Stored data entries:
- - - - -

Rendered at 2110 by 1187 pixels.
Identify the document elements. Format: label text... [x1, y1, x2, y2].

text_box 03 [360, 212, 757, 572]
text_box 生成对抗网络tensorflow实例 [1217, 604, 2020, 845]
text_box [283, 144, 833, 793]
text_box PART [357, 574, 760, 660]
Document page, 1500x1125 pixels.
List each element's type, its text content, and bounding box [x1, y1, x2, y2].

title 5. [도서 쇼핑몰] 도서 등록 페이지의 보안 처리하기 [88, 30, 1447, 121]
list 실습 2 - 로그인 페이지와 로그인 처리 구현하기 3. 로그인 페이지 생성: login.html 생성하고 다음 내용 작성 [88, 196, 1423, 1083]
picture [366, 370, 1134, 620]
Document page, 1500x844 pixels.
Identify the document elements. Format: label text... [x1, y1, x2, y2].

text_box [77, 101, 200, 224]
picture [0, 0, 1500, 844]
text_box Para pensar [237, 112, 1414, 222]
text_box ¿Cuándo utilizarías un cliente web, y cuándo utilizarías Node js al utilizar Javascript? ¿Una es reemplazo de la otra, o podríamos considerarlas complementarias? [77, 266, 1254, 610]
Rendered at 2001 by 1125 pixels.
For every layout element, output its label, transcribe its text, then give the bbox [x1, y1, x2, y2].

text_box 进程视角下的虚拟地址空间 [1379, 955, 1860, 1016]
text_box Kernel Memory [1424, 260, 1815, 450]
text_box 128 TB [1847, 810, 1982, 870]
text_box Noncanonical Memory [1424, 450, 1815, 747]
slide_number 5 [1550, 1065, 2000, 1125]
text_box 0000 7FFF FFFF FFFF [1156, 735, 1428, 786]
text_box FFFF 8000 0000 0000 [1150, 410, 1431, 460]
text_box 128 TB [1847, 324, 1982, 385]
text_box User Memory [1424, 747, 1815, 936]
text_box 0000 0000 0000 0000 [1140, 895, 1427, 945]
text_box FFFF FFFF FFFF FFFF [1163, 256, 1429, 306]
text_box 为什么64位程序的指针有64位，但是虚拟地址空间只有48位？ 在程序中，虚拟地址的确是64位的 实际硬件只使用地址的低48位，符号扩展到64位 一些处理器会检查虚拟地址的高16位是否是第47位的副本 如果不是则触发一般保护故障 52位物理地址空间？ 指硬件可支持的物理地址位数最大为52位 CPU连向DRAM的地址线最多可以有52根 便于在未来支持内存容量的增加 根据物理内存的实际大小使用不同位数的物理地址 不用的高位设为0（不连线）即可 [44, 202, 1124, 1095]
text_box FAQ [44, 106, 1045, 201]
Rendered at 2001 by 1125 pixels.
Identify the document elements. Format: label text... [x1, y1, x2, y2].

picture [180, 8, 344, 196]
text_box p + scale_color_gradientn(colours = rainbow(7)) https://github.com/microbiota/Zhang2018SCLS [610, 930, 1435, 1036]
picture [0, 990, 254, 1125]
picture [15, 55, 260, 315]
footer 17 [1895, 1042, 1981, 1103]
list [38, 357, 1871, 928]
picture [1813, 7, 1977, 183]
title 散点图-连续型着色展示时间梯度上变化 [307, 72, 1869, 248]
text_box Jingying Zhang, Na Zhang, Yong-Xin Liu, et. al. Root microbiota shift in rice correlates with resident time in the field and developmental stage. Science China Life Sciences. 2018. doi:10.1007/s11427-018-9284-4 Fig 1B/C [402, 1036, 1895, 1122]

- - - - -

Aim of the exercise:
In the entries above, work out how many lines contain the string "page", and give only that number.

Answer below:
2